We have explained many times on these pages why this plea for the FCC to conduct what, in effect, would amount to an old-fashioned rate case is a recipe for disaster. Usage-based billing plans are employed throughout the economy to enhance economic efficiency by using the price mechanism to allocate scarce resources, here limited bandwidth capacity. Employing price signals this way promotes overall consumer welfare. Not coincidently, to the extent Professor Crawford is really concerned about "fairness" to consumers, and not merely to Netflix, such plans may be fairer to consumers than non-usage-based plans because consumers' charges are more nearly aligned with the costs they impose on the network. Here I am just going to refer you to the recent FSF Perspectives published by Daniel Lyons, a member of FSF's Board of Academic Advisors, entitled "Why Broadband Pricing Freedom Is Good for Consumers." Please review.
Professor Crawford's single-minded focus on "fairness" for Netflix and others who ride on top of broadband operators' networks, and the supposed harm these "on-toppers" might experience under usage-based billing plans, means there is little acknowledgment that, having invested billions of dollars in building and maintaining their networks, broadband providers are entitled to a fair return on their invested capital.
Again, Professor Crawford's book is interesting and informative in many respects, especially with regard to some of the historical information concerning the companies and industry leaders she discusses.
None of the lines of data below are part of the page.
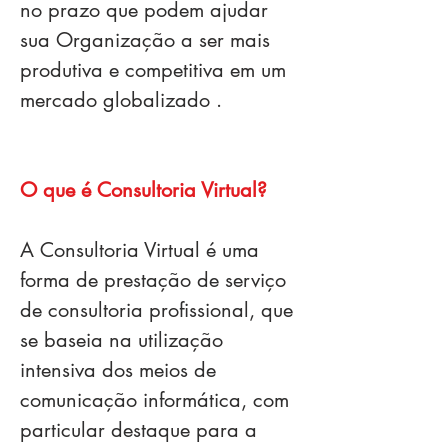
no prazo que podem ajudar
sua Organização a ser mais
produtiva e competitiva em um
mercado globalizado .
O que é Consultoria Virtual?
A Consultoria Virtual é uma
forma de prestação de serviço
de consultoria profissional, que
se baseia na utilização
intensiva dos meios de
comunicação informática, com
particular destaque para a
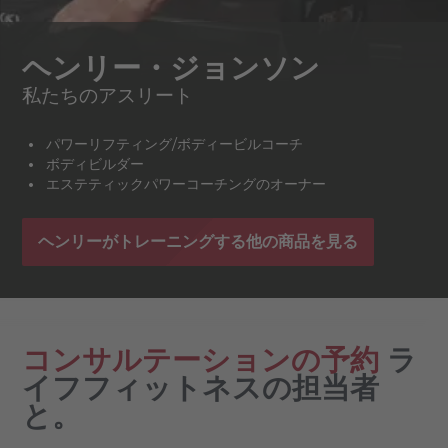
ヘンリー・ジョンソン
私たちのアスリート
パワーリフティング/ボディービルコーチ
ボディビルダー
エステティックパワーコーチングのオーナー
ヘンリーがトレーニングする他の商品を見る
コンサルテーションの予約
ラ
イフフィットネスの担当者
と。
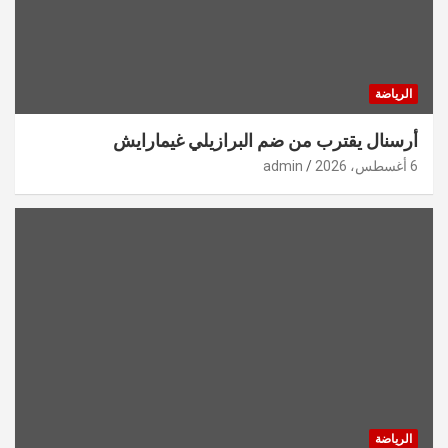
الرياضة
أرسنال يقترب من ضم البرازيلي غيمارايش
6 أغسطس، 2026
admin
الرياضة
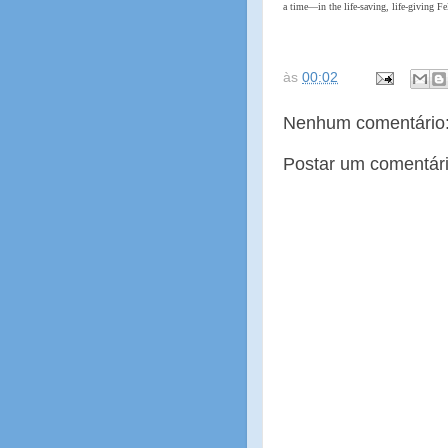
a time—in the life-saving, life-giving 
às
00:02
Nenhum comentário
Postar um comentár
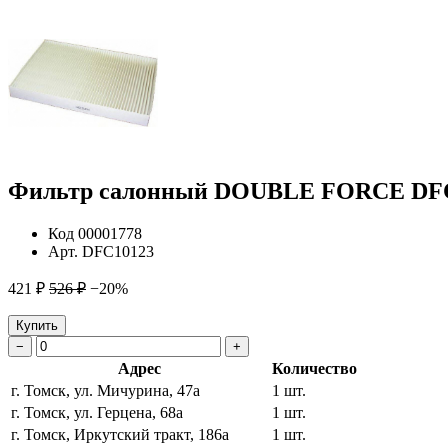
Фильтр салонный DOUBLE FORCE DFC1
Код
00001778
Арт.
DFC10123
421 ₽
526 ₽
−20%
Купить
−
+
Адрес
Количество
г. Томск, ул. Мичурина, 47а
1 шт.
г. Томск, ул. Герцена, 68а
1 шт.
г. Томск, Иркутский тракт, 186а
1 шт.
At times, it is even gossipy, and this can be entertaining.
But "Captive Audience" is fundamentally flawed because the call for public utility regulation of cable companies is based on an incorrect view of the market. Only by hypothesizing market developments that she predicts – wrongly in my view – will come to pass in the future is Professor Crawford able to construct an argument that provokes her reach back into history for ill-conceived remedial measures. The call for public utility regulation may have been appropriate for the early analog-era of Theodore Vail and the late nineteenth century's railroad magnates. But Professor Crawford's plea to apply such utility regulation to broadband providers operating in today's dynamic digital environment should be rejected.